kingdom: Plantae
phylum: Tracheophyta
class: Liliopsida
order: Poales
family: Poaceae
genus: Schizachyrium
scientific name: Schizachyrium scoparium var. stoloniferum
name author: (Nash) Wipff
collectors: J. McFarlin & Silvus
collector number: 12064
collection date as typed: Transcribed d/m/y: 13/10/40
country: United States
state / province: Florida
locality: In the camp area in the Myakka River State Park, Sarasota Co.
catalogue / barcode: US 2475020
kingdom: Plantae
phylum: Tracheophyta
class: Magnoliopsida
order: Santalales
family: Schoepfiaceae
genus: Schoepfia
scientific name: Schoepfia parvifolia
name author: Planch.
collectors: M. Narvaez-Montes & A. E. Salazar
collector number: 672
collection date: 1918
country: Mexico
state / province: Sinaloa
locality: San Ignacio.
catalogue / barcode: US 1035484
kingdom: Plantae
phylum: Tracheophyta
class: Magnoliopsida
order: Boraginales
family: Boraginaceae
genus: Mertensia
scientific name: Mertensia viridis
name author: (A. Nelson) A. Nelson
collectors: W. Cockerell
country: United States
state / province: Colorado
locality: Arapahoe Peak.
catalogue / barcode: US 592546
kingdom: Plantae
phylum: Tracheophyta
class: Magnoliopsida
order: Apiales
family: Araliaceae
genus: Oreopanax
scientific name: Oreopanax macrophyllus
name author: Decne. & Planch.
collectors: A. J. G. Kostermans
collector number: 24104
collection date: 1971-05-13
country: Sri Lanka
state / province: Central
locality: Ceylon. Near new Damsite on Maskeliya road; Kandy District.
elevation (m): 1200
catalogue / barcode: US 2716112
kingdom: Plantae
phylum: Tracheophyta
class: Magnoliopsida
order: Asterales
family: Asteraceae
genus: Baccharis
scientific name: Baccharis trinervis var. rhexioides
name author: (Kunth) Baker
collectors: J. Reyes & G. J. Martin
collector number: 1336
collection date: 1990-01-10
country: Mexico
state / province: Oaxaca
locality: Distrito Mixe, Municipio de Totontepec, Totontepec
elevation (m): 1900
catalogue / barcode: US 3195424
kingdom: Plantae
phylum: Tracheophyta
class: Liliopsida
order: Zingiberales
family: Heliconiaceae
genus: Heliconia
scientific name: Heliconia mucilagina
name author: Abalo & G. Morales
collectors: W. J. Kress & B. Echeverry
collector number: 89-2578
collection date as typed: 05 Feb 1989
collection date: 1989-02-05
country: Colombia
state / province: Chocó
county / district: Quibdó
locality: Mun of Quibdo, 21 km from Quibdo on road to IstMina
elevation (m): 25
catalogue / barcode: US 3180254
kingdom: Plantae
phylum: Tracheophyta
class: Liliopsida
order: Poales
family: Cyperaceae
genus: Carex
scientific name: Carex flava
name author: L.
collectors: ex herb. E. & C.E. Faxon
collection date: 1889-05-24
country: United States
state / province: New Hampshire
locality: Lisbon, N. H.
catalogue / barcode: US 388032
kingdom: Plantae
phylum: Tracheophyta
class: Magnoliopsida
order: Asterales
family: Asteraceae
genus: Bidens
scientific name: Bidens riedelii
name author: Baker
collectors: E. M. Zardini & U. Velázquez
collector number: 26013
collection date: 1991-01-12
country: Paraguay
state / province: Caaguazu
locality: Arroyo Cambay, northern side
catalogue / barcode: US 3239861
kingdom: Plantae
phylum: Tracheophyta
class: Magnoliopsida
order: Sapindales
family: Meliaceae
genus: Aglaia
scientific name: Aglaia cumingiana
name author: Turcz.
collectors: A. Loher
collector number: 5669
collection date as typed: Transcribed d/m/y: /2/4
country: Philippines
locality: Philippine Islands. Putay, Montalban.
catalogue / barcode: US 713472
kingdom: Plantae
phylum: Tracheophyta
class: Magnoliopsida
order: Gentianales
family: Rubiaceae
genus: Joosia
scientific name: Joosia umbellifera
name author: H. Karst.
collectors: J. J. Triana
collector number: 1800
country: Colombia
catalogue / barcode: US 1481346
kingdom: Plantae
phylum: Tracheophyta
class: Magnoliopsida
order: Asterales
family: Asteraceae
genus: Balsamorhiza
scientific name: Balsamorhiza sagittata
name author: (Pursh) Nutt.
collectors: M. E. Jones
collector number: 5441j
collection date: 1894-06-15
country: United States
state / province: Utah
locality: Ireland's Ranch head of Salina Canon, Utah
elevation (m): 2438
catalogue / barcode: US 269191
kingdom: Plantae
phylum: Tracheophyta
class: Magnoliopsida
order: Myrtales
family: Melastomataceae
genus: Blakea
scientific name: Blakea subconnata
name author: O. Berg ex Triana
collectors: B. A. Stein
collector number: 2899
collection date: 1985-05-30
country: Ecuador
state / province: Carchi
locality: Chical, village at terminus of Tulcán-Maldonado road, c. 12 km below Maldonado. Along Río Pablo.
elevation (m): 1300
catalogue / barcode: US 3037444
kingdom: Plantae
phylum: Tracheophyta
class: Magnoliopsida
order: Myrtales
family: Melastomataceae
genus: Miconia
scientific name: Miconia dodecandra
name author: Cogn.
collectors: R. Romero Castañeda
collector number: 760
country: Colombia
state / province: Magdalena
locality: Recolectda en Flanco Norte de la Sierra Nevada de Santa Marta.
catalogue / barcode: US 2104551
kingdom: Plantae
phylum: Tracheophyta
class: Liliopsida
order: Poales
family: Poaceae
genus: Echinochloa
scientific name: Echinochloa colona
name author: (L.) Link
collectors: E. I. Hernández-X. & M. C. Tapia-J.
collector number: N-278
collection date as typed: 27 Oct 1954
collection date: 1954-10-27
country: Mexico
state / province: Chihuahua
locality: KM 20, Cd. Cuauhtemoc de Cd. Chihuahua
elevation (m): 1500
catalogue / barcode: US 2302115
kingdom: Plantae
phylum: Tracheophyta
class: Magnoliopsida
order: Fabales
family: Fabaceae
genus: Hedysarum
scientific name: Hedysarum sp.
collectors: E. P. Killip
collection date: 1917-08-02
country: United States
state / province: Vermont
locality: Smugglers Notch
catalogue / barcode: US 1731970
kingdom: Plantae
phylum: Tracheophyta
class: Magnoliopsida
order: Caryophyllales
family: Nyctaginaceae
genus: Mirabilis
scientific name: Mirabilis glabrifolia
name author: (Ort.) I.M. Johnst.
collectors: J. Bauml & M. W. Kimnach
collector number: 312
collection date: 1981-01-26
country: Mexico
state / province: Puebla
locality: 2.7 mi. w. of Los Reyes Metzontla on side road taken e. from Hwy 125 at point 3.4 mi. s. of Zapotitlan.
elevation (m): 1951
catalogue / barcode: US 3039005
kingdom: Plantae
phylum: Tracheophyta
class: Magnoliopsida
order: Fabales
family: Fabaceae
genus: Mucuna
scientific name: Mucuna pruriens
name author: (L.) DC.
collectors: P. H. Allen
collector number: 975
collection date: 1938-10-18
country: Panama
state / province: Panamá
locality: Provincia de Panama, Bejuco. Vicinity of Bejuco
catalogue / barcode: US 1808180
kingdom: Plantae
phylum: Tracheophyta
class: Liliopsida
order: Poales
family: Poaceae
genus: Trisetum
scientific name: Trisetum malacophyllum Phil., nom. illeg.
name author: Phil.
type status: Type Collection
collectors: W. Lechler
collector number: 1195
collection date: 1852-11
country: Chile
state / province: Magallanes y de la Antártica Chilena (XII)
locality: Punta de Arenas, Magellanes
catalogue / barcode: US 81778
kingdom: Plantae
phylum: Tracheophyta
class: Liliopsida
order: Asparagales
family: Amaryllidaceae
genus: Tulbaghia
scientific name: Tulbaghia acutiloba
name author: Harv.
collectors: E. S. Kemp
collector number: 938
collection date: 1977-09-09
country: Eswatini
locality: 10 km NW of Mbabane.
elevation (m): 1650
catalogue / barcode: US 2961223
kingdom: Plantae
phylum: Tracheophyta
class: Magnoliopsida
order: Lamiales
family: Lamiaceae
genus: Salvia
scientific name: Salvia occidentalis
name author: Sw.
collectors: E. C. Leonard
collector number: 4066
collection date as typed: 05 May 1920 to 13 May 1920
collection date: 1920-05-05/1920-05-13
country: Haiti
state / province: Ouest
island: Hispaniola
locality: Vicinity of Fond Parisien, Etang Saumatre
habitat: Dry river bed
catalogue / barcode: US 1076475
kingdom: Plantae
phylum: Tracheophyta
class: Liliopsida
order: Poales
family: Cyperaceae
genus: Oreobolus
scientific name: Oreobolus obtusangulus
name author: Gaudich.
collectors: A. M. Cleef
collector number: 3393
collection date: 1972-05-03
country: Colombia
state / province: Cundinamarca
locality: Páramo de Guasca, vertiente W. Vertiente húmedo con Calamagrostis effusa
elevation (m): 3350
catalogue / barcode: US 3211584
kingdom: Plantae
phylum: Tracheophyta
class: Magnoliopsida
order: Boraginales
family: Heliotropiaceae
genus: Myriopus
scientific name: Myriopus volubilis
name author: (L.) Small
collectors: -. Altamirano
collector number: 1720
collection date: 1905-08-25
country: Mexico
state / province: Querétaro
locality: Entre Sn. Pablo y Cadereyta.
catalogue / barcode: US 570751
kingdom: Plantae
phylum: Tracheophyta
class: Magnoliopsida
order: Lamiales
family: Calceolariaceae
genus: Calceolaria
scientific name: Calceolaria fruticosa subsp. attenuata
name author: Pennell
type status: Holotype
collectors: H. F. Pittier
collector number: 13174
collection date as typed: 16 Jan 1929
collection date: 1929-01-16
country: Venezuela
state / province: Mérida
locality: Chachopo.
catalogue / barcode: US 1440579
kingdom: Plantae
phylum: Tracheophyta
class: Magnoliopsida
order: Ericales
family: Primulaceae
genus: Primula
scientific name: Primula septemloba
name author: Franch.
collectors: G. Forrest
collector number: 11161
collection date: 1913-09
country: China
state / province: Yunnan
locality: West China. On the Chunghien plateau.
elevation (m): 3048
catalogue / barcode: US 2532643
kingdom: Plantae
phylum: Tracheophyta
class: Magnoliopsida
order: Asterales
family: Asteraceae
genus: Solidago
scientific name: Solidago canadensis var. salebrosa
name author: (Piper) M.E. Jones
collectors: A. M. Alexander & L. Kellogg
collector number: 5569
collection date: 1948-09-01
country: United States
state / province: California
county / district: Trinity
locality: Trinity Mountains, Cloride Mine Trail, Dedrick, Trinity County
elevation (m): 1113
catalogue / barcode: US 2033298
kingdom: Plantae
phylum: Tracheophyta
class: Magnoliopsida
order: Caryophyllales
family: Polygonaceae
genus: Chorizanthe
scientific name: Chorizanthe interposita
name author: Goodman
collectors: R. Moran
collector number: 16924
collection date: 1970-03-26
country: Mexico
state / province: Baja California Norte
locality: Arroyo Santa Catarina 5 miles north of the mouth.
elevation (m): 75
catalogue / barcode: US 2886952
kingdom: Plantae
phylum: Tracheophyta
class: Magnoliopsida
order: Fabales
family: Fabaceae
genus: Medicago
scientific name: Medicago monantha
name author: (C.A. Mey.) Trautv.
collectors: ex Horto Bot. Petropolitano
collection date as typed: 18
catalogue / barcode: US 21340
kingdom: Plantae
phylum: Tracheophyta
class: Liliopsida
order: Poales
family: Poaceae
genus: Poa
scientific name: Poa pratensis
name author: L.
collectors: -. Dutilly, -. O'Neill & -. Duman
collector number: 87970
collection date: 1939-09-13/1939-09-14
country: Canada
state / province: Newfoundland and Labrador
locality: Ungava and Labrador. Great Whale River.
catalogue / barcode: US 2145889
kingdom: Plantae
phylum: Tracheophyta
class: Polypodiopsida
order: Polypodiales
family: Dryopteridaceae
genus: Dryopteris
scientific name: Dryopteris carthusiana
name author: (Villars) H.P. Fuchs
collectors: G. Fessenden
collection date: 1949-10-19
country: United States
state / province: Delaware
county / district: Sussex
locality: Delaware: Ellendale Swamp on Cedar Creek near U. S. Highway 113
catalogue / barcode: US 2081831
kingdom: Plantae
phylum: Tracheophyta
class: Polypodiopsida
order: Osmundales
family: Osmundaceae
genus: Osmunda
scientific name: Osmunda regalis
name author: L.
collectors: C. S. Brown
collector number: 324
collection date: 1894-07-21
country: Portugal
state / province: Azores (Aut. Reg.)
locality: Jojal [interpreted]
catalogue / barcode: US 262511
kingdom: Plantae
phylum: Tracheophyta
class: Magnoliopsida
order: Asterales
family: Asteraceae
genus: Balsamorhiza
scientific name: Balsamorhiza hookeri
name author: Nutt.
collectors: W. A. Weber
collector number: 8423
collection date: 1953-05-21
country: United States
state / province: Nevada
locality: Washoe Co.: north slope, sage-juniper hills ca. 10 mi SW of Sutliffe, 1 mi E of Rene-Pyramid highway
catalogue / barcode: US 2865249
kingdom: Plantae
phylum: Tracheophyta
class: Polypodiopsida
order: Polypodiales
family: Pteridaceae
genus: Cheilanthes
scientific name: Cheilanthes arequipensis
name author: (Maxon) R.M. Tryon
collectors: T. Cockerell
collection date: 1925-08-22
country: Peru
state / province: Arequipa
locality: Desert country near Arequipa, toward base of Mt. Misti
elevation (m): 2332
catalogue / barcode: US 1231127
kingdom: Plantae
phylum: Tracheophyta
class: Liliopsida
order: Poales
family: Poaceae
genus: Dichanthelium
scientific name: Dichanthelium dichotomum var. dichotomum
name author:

————————

Requirement
Convert the lines from the one containing "order: Asparagales" through the one containing "catalogue / barcode: US 1076475", inclusive, into a JSON list of strings with one string per line and any blank lines omitted.

The solution
[
  "order: Asparagales",
  "family: Amaryllidaceae",
  "genus: Tulbaghia",
  "scientific name: Tulbaghia acutiloba",
  "name author: Harv.",
  "collectors: E. S. Kemp",
  "collector number: 938",
  "collection date: 1977-09-09",
  "country: Eswatini",
  "locality: 10 km NW of Mbabane.",
  "elevation (m): 1650",
  "catalogue / barcode: US 2961223",
  "kingdom: Plantae",
  "phylum: Tracheophyta",
  "class: Magnoliopsida",
  "order: Lamiales",
  "family: Lamiaceae",
  "genus: Salvia",
  "scientific name: Salvia occidentalis",
  "name author: Sw.",
  "collectors: E. C. Leonard",
  "collector number: 4066",
  "collection date as typed: 05 May 1920 to 13 May 1920",
  "collection date: 1920-05-05/1920-05-13",
  "country: Haiti",
  "state / province: Ouest",
  "island: Hispaniola",
  "locality: Vicinity of Fond Parisien, Etang Saumatre",
  "habitat: Dry river bed",
  "catalogue / barcode: US 1076475"
]